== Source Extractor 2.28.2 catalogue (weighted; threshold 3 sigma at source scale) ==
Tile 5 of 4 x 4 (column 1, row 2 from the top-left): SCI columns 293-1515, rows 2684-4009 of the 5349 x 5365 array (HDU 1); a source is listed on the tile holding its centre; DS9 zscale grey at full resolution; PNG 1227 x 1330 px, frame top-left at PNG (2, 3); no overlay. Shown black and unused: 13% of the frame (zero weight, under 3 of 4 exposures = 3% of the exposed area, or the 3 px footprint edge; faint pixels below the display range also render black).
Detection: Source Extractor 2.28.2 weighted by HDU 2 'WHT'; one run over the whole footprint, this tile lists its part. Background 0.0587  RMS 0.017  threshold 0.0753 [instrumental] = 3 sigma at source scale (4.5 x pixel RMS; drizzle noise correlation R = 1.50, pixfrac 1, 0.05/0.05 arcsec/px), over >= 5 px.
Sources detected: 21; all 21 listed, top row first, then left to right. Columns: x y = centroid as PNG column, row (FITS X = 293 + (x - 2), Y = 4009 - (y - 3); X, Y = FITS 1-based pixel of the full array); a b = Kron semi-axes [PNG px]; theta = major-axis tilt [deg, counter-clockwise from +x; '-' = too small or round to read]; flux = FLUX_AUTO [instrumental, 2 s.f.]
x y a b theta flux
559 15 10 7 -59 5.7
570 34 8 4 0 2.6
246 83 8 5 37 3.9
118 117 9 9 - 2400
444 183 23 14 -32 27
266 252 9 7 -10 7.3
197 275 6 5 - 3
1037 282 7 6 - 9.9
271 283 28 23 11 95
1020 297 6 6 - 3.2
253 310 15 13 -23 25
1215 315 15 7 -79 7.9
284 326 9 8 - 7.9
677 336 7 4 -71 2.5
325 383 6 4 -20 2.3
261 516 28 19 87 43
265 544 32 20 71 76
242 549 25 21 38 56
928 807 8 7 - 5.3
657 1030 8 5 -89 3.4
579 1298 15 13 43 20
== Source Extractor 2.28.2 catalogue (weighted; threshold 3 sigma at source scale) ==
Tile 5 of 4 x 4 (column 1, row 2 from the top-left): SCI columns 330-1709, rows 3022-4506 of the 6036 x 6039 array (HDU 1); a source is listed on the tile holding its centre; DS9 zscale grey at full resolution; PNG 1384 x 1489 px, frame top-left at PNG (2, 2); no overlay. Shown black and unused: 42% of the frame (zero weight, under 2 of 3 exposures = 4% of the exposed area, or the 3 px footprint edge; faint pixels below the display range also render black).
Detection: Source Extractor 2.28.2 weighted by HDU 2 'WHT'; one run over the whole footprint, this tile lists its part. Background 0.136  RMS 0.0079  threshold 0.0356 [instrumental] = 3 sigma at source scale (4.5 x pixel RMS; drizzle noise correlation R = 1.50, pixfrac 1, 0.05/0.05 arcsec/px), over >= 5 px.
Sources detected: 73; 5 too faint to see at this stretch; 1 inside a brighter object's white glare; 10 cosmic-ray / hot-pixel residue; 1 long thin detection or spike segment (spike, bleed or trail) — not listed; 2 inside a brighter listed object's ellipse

▸ **Description of the task**
Extract every line of both items above word for word, keeping their original order.

▸ **Output of the exercise**
== Source Extractor 2.28.2 catalogue (weighted; threshold 3 sigma at source scale) ==
Tile 5 of 4 x 4 (column 1, row 2 from the top-left): SCI columns 293-1515, rows 2684-4009 of the 5349 x 5365 array (HDU 1); a source is listed on the tile holding its centre; DS9 zscale grey at full resolution; PNG 1227 x 1330 px, frame top-left at PNG (2, 3); no overlay. Shown black and unused: 13% of the frame (zero weight, under 3 of 4 exposures = 3% of the exposed area, or the 3 px footprint edge; faint pixels below the display range also render black).
Detection: Source Extractor 2.28.2 weighted by HDU 2 'WHT'; one run over the whole footprint, this tile lists its part. Background 0.0587  RMS 0.017  threshold 0.0753 [instrumental] = 3 sigma at source scale (4.5 x pixel RMS; drizzle noise correlation R = 1.50, pixfrac 1, 0.05/0.05 arcsec/px), over >= 5 px.
Sources detected: 21; all 21 listed, top row first, then left to right. Columns: x y = centroid as PNG column, row (FITS X = 293 + (x - 2), Y = 4009 - (y - 3); X, Y = FITS 1-based pixel of the full array); a b = Kron semi-axes [PNG px]; theta = major-axis tilt [deg, counter-clockwise from +x; '-' = too small or round to read]; flux = FLUX_AUTO [instrumental, 2 s.f.]
x y a b theta flux
559 15 10 7 -59 5.7
570 34 8 4 0 2.6
246 83 8 5 37 3.9
118 117 9 9 - 2400
444 183 23 14 -32 27
266 252 9 7 -10 7.3
197 275 6 5 - 3
1037 282 7 6 - 9.9
271 283 28 23 11 95
1020 297 6 6 - 3.2
253 310 15 13 -23 25
1215 315 15 7 -79 7.9
284 326 9 8 - 7.9
677 336 7 4 -71 2.5
325 383 6 4 -20 2.3
261 516 28 19 87 43
265 544 32 20 71 76
242 549 25 21 38 56
928 807 8 7 - 5.3
657 1030 8 5 -89 3.4
579 1298 15 13 43 20
== Source Extractor 2.28.2 catalogue (weighted; threshold 3 sigma at source scale) ==
Tile 5 of 4 x 4 (column 1, row 2 from the top-left): SCI columns 330-1709, rows 3022-4506 of the 6036 x 6039 array (HDU 1); a source is listed on the tile holding its centre; DS9 zscale grey at full resolution; PNG 1384 x 1489 px, frame top-left at PNG (2, 2); no overlay. Shown black and unused: 42% of the frame (zero weight, under 2 of 3 exposures = 4% of the exposed area, or the 3 px footprint edge; faint pixels below the display range also render black).
Detection: Source Extractor 2.28.2 weighted by HDU 2 'WHT'; one run over the whole footprint, this tile lists its part. Background 0.136  RMS 0.0079  threshold 0.0356 [instrumental] = 3 sigma at source scale (4.5 x pixel RMS; drizzle noise correlation R = 1.50, pixfrac 1, 0.05/0.05 arcsec/px), over >= 5 px.
Sources detected: 73; 5 too faint to see at this stretch; 1 inside a brighter object's white glare; 10 cosmic-ray / hot-pixel residue; 1 long thin detection or spike segment (spike, bleed or trail) — not listed; 2 inside a brighter listed object's ellipse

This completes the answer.